Plus de 700 civils ont été tués en Birmanie d'août 2025 à janvier dernier, depuis l'annonce d'élections par la junte jusqu'aux résultats, selon l'ONU. Lundi à Genève, le haut commissaire aux droits de l'homme Volker Türk a déploré le manque de financement humanitaire.

Des acteurs étrangers continuent d'acheminer des armes aux militaires, selon un rapport du Haut-Commissariat. Des ONG et des structures locales ont dû garantir un accès minimal à des biens indispensables en l'absence d'assistance internationale suffisante.

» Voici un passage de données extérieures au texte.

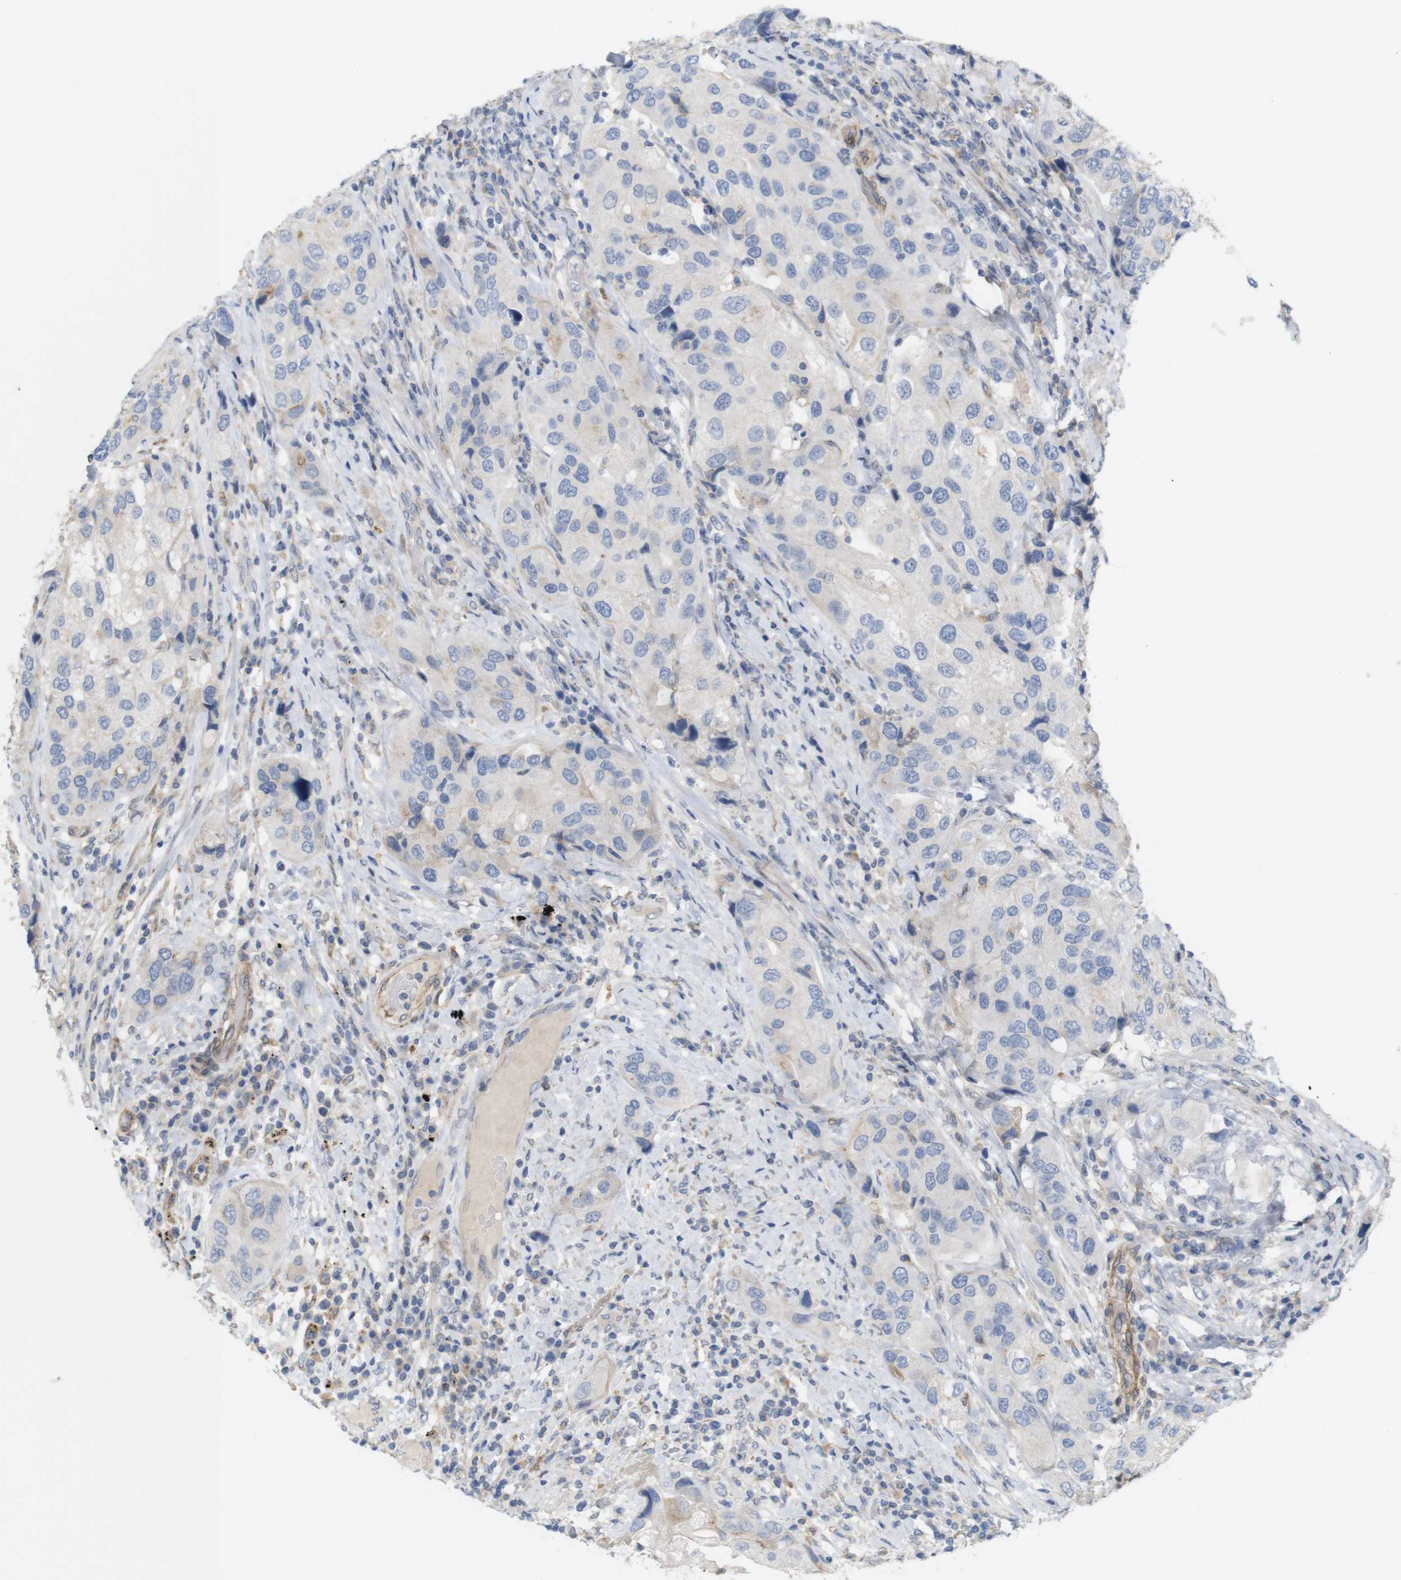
{"staining": {"intensity": "negative", "quantity": "none", "location": "none"}, "tissue": "urothelial cancer", "cell_type": "Tumor cells", "image_type": "cancer", "snomed": [{"axis": "morphology", "description": "Urothelial carcinoma, High grade"}, {"axis": "topography", "description": "Urinary bladder"}], "caption": "IHC image of urothelial carcinoma (high-grade) stained for a protein (brown), which shows no staining in tumor cells.", "gene": "ITPR1", "patient": {"sex": "female", "age": 64}}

La population birmane "a été oubliée par ceux qui sont en dehors du pays", estime le haut commissaire. Il demande à la communauté internationale de répondre aux défis de ces personnes et se soutenir les "mécanismes" locaux qui ont été établis pour faire face à la situation.

Parmi les plus de 700 victimes civiles identifiées par des sources crédibles selon le rapport, 476 ont été tuées dans des frappes aériennes. L'ONU dénonce le manque de conformité avec l'Etat de droit et l'impact d'un scrutin contrôlé par les militaires au pouvoir depuis le coup d'Etat de 2021.

La santé, le soutien aux victimes de violences sexuelles tout comme l'aide aux déplacés ont été affectés. Des ONG ont dû fermer ou licencier.

Avant le scrutin, le Mécanisme international d'investigation indépendante sur la Birmanie (MIII) avait affirmé que des actes équivalant à des crimes contre l'humanité avaient été perpétrés pendant la campagne. De nombreuses personnes avaient été arrêtées.

Comme le MIII, l'ONU a affirmé ces dernières années que des actes équivalant à des crimes contre l'humanité ont été perpétrés en Birmanie. Depuis cinq ans, des milliers de civils ont été tués.